Altro discorso per quanto riguarda le tecnologie, che la grande distribuzione adesso offre anche a rate. «Sugli acquisti dei videogiochi, ma anche dell’abbigliamento, spesso sono ancora i ragazzini a dettare la linea ed è più difficile dire di no», commenta Rosanna Savoldelli, department manager di Eurisko. «Le mamme sono in vantaggio in fatto di merendine e bevande. Almeno lì l’influenza dei genitori è più forte. E la recessione non potrà che razionalizzare il panorama dentro al frigo». La dieta è più stretta e i segnali arrivano dai mercati di tutta Europa. Dall’Inghilterra alla Francia, dalla Grecia al Portogallo i consumi di frutta e verdura sono in declino, e per molti le scelte tendono a orientarsi meno sulla qualità e più sul prezzo. Secondo Confcommercio il 2012 è stato l’anno più difficile dal dopoguerra e il 2013 proseguirà sulla stessa linea. «Alla fine del mese per far quadrare i bilanci gli italiani si inventano nuovi piatti riciclando la pasta», si leggeva lo scorso novembre su un blog del New York Times.

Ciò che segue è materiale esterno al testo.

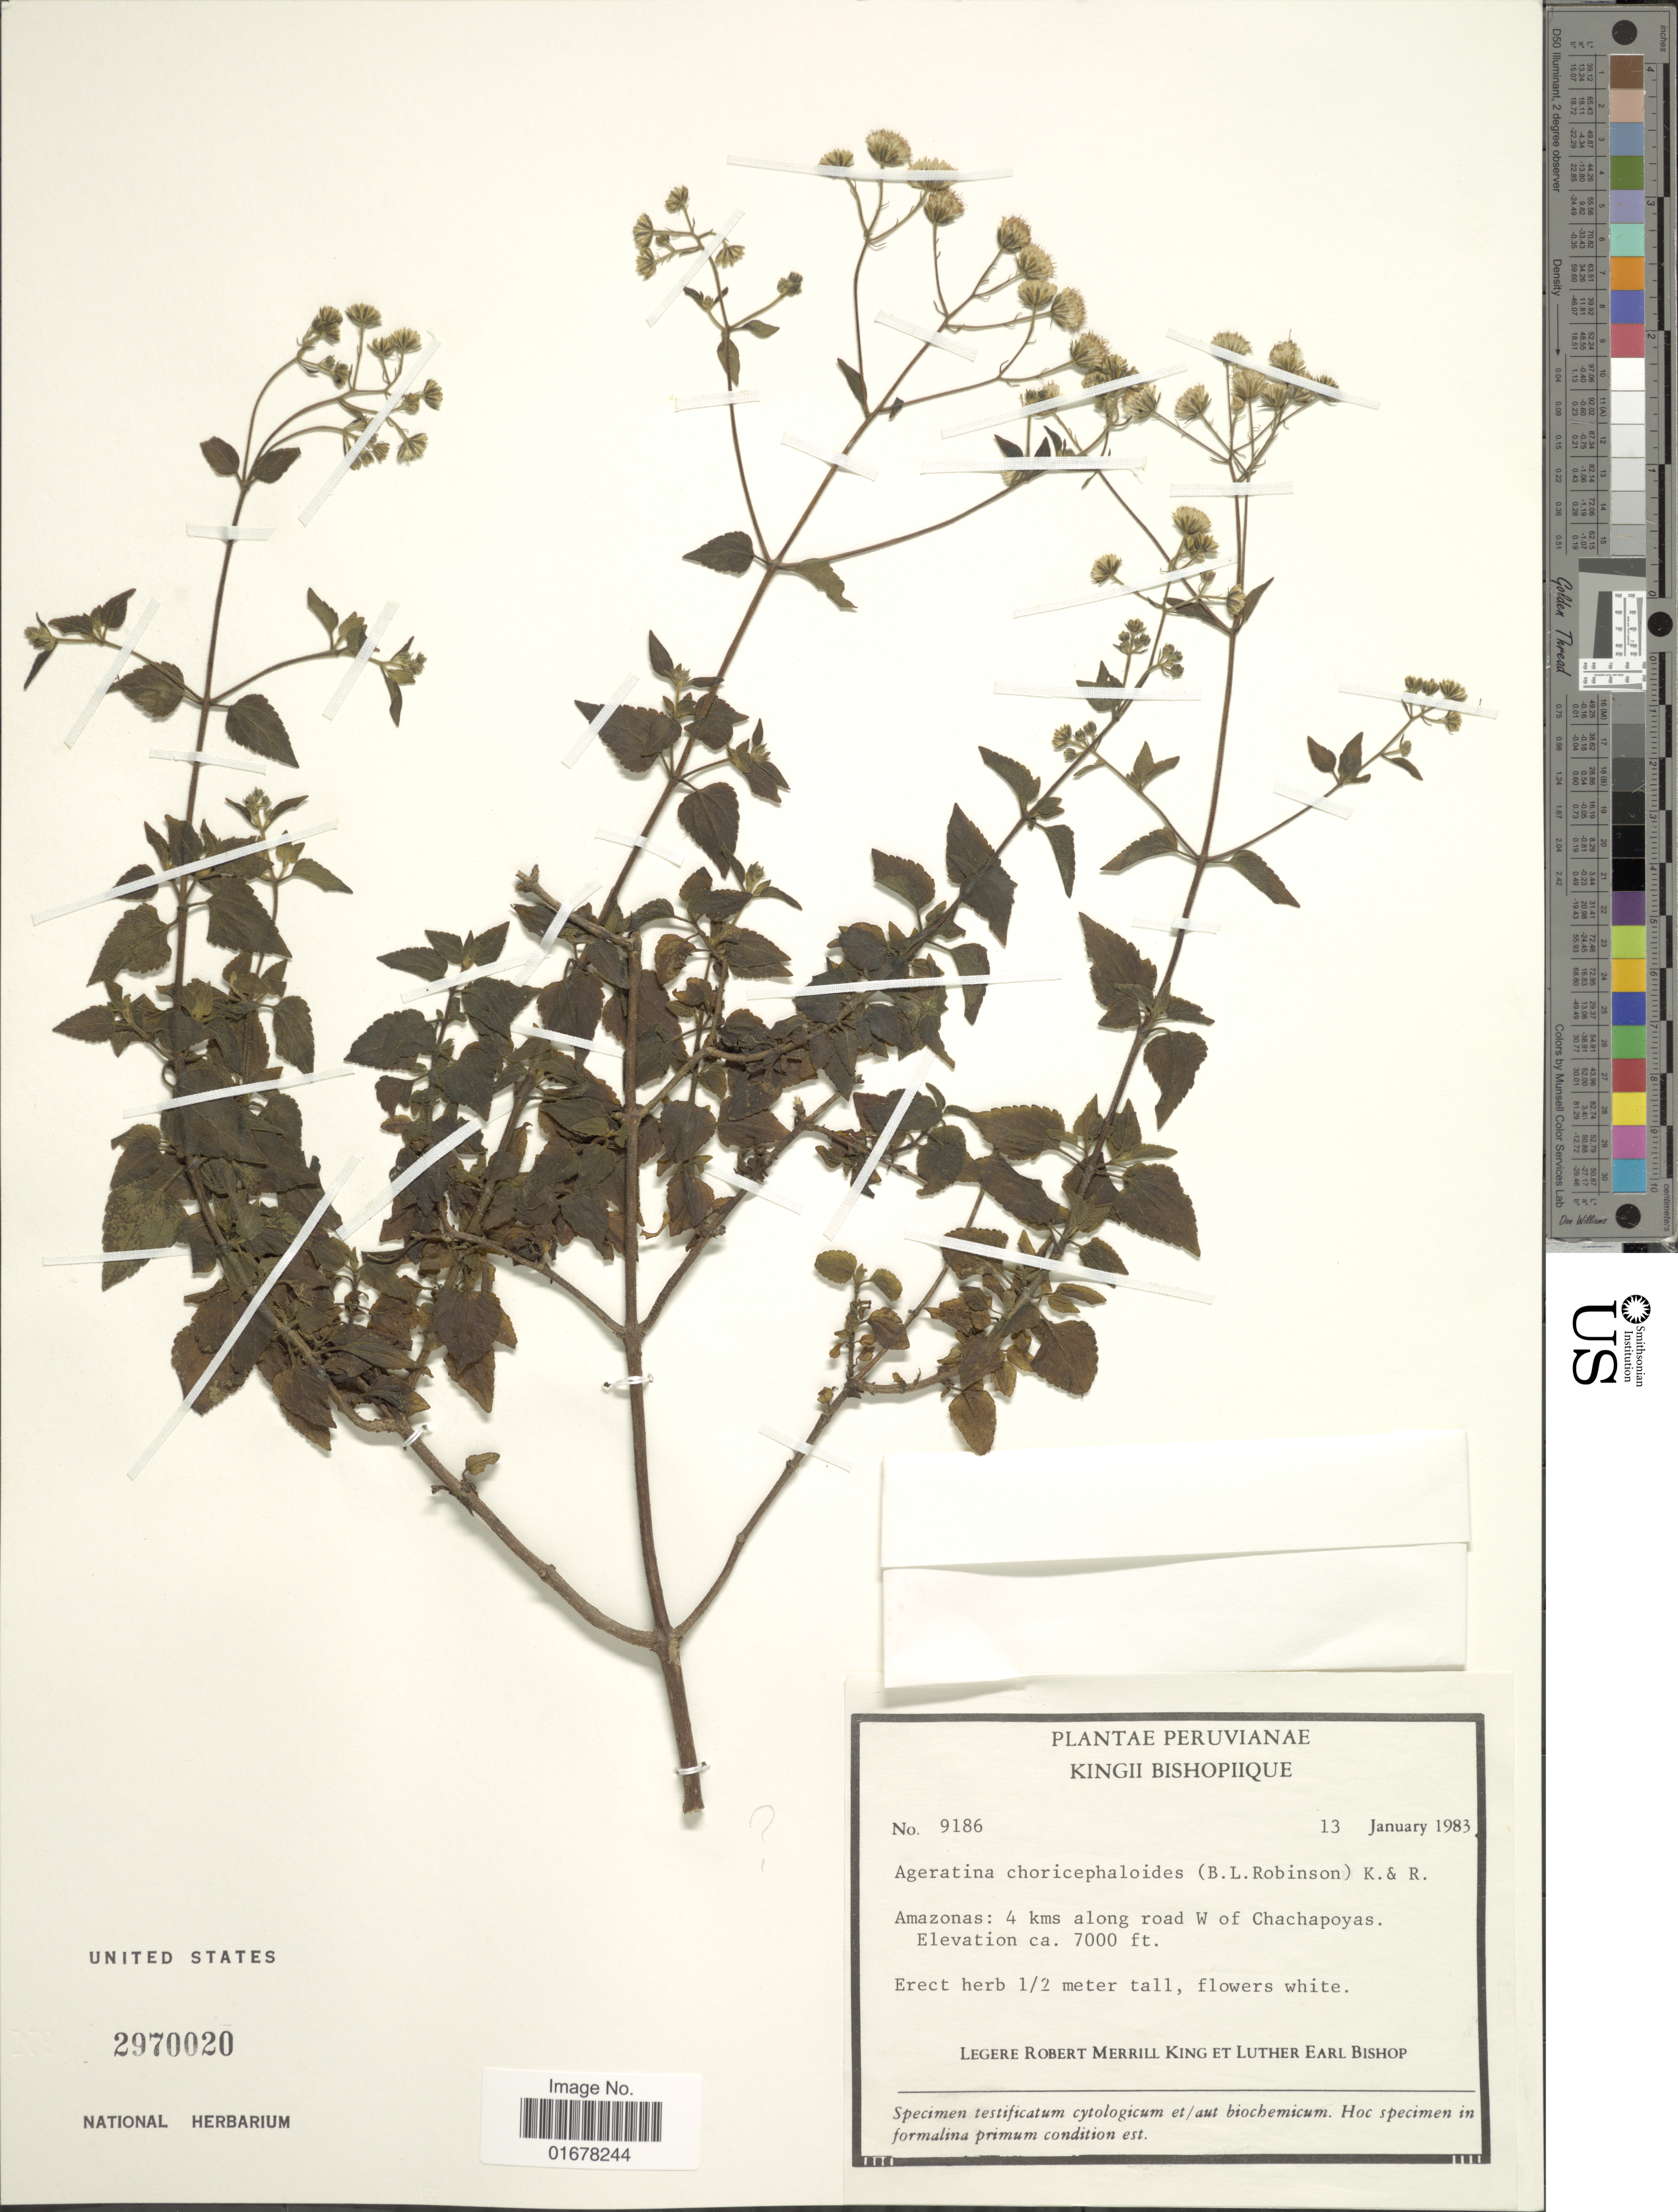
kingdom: Plantae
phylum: Tracheophyta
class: Magnoliopsida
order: Asterales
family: Asteraceae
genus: Ageratina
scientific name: Ageratina choricephaloides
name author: (B.L. Rob.) R.M. King & H. Rob.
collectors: R. M. King & L. E. Bishop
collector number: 9186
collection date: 1983-01-13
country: Peru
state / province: Amazonas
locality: Amazonas: 4 kms along road W of Chachapoyas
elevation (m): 2134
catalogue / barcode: US 2970020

Anche negli USA non mancano i problemi. Secondo un rapporto della Annie E. Casey Foundation di Baltimora, una charity che opera a favore dell’infanzia, il 42% dei bambini americani nel 2011 apparteneva a famiglie in ginocchio a causa della crisi, una percentuale anche più alta in California, dove in seguito alla recessione il 44% vive a rischio povertà. Con tutto ciò che ne consegue in termini di salute e accesso all’istruzione. «Vorrei discutere di queste cose con i miei bambini», scrive una mamma blogger. «Uno ha 7 anni e l’altro 11 e fino a ora non gli è mai mancato niente. Però vedono gli amici che non vanno più a tennis perché i genitori sono strozzati dal mutuo, chiedono se dovremo rinunciare anche noi e io ho paura di allarmarli». Il consiglio giusto, spiega lo specialista, è parlare di tutto e responsabilizzarli. «Dobbiamo fargli capire che è in corso un grande cambiamento intorno al quale potranno costruirsi un avvenire», dice Gustavo Pietropolli Charmet, psichiatra e studioso dell’adolescenza e dell’infanzia. «Devono capire che spendere meno ed evitare gli sprechi significa anche aiutare il pianeta, che risparmiare acqua e cibo è un modo per essere solidali. e che così possono fare molto per cambiare il mondo. È l’unico modo per non spaventarli. Il messaggio non è che tutto è finito, ma che tutto ricomincia».